◆ Assigned task
Repeat, word for word, the part of the text on crash diets between "If crash diets" and "weight loss long-term.", inclusive.

◆ Extracted text

____________

If crash diets help patients lose weight, should we warn against them or not? And find out why it’s so incredibly hard to maintain weight loss long-term.

Doctors and health educators advise their overweight patients to make changes to their eating and exercise habits that will allow them to take off one to two pounds a week.

To lose more than that, patients must resort to drastic measures that can be risky in the short term and may prevent them from developing the exercise and eating habits they’ll need to keep the weight off. The faster it comes off, the theory goes, the faster it gets put back on.

But a group of Australian researchers is challenging the conventional wisdom. They compared obese patients who followed standard advice, eating a balanced diet with a reduced calorie count, to those who took in just 500 to 800 calories a day, entirely from low-carbohydrate meal replacement beverages.

More people in the “rapid weight loss” group successfully lost weight, and they were not more likely to gain it back within two years. The findings were published this week in The Lancet Diabetes and Endocrinology.

____________

◆ Source material
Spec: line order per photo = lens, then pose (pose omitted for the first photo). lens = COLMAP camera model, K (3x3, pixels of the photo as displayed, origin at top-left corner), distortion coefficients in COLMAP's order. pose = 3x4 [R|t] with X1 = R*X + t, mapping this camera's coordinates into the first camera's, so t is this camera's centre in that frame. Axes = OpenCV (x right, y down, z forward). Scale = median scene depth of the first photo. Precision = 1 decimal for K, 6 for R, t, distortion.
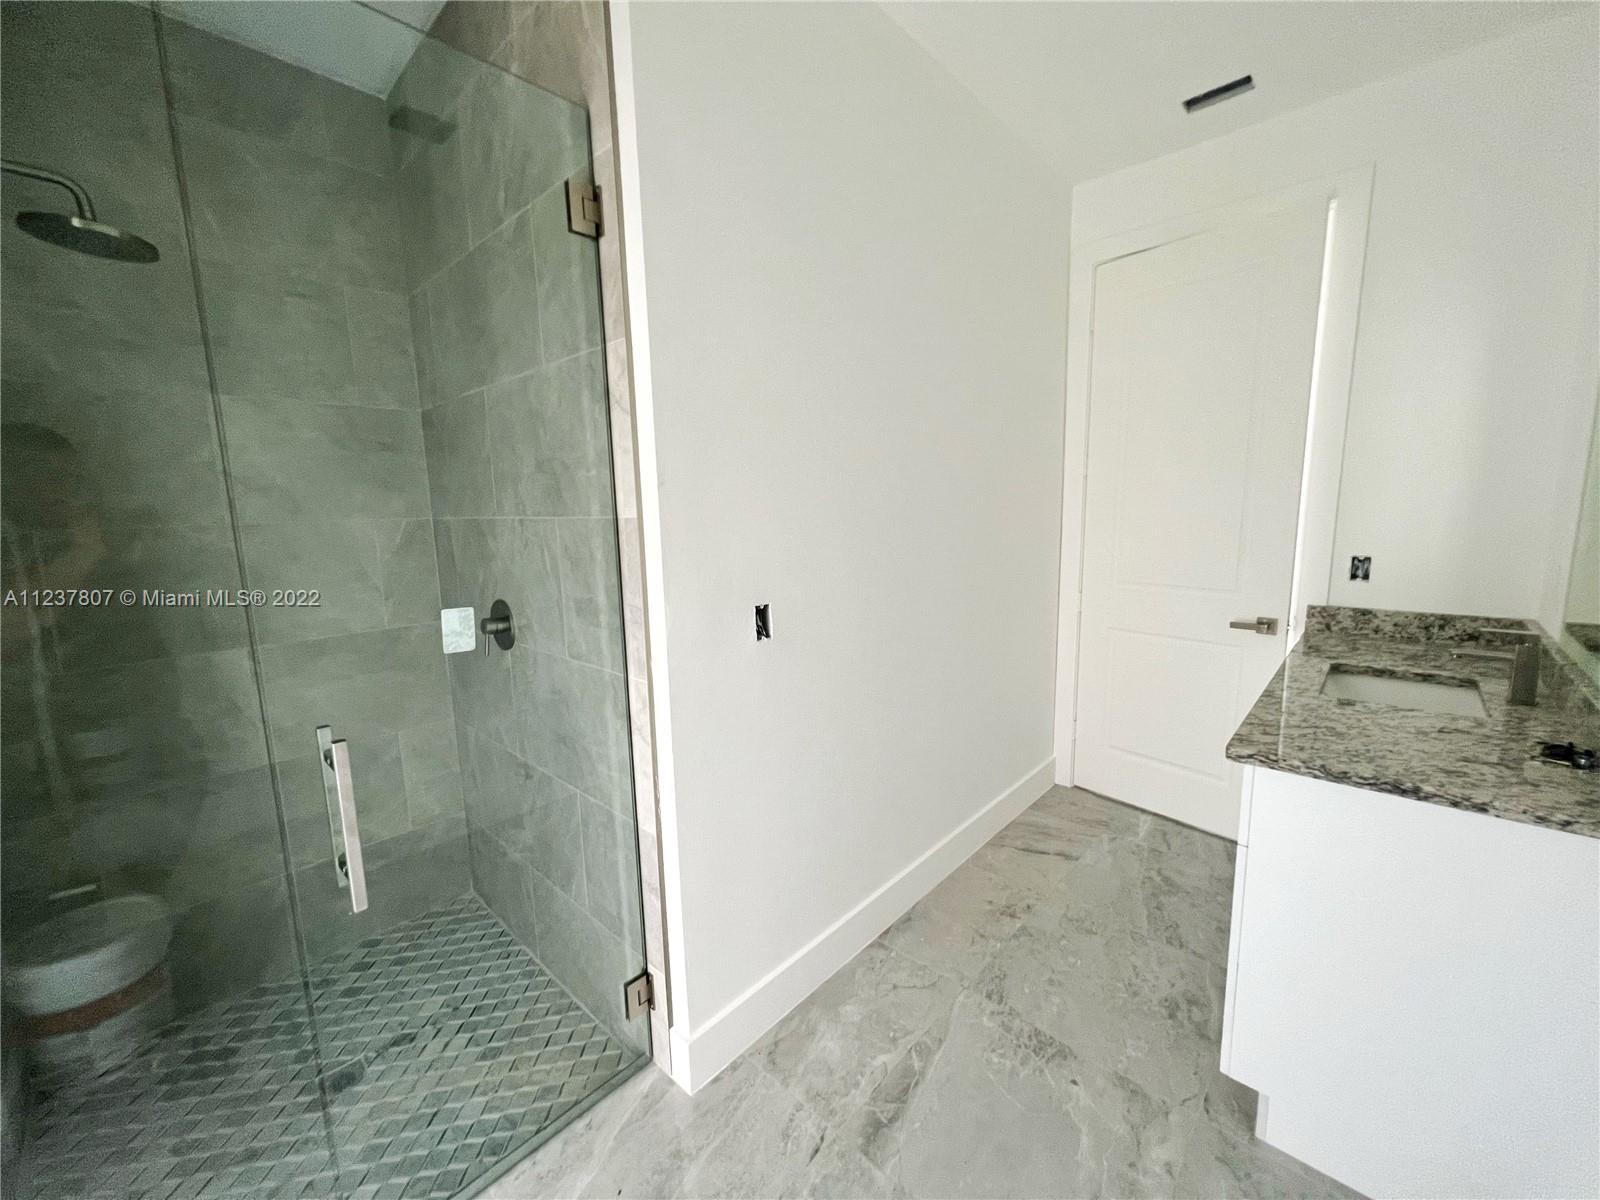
lens RADIAL K [[631.7, 0, 800.0], [0, 631.7, 600.0], [0, 0, 1]] dist [-0.000447, -0.000260]
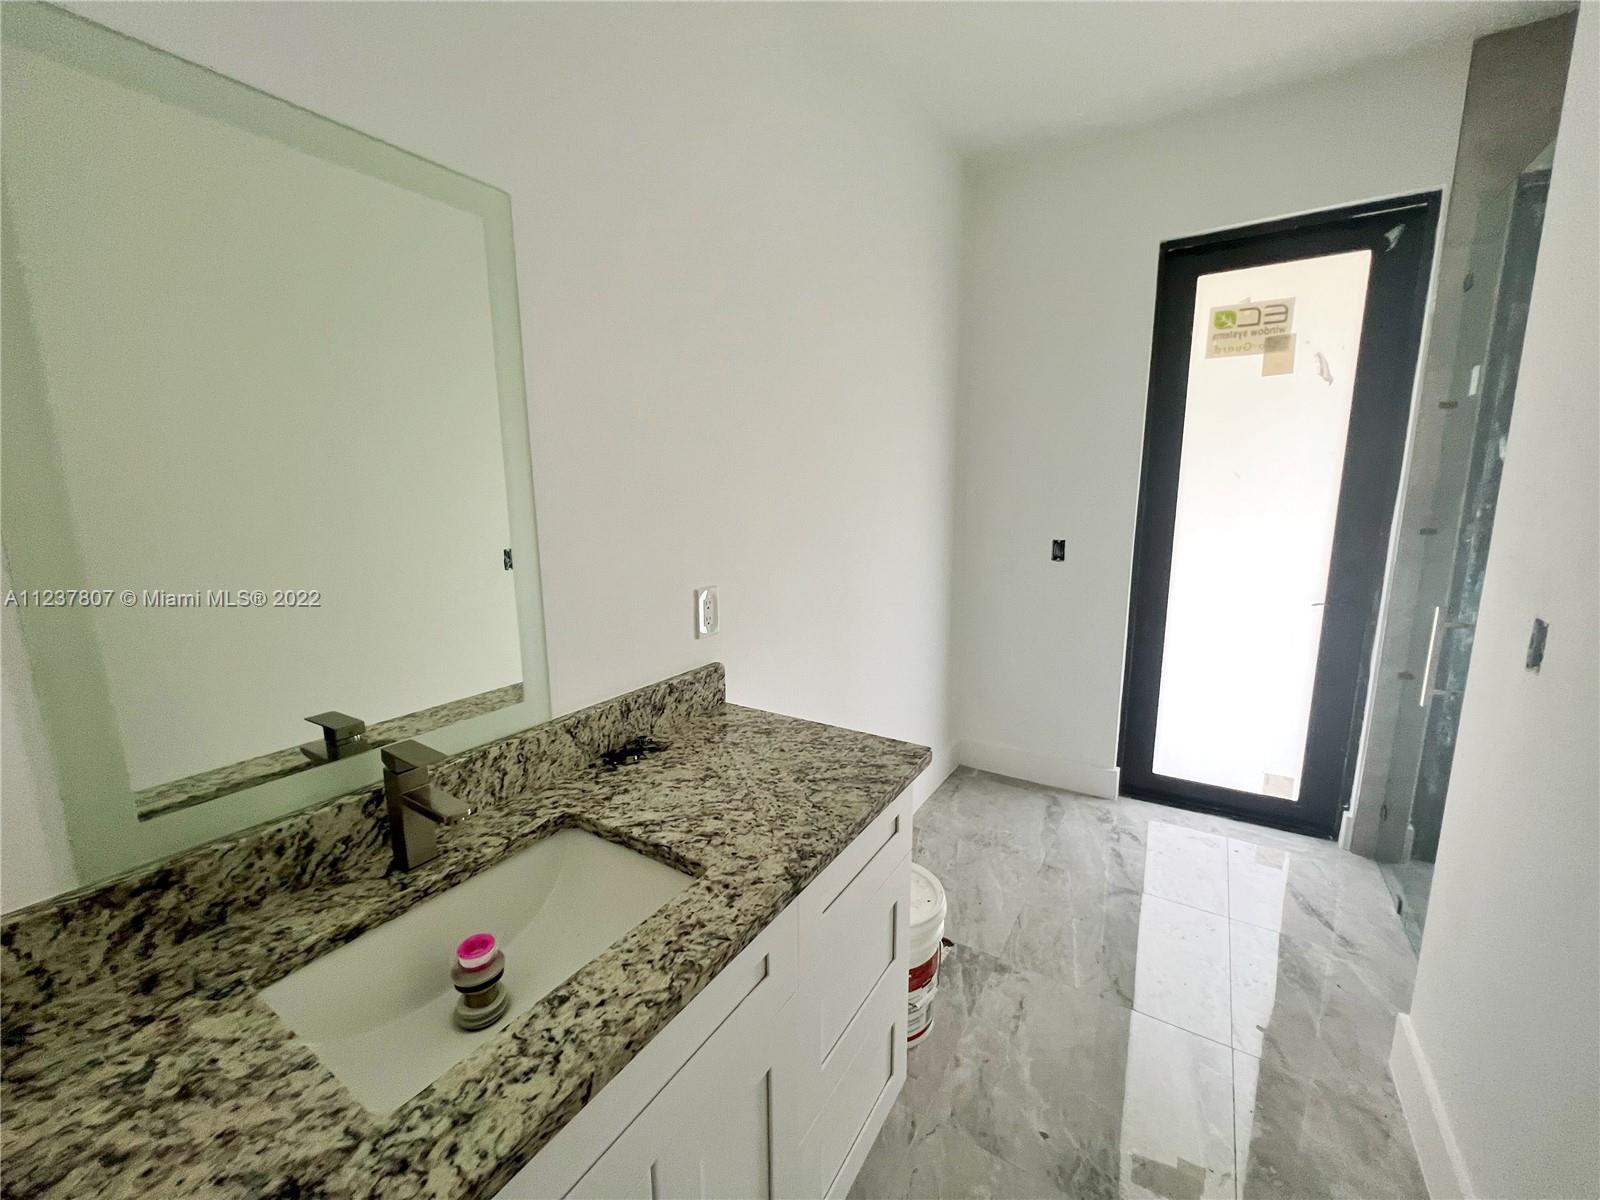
lens RADIAL K [[631.7, 0, 800.0], [0, 631.7, 600.0], [0, 0, 1]] dist [-0.000447, -0.000260]
pose [[-0.982691, 0.070520, -0.171305, 1.000659], [0.011808, 0.946674, 0.321976, -0.287756], [0.184875, 0.314380, -0.931121, 1.750062]]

____________

◆ Answer section
If crash diets help patients lose weight, should we warn against them or not? And find out why it’s so incredibly hard to maintain weight loss long-term.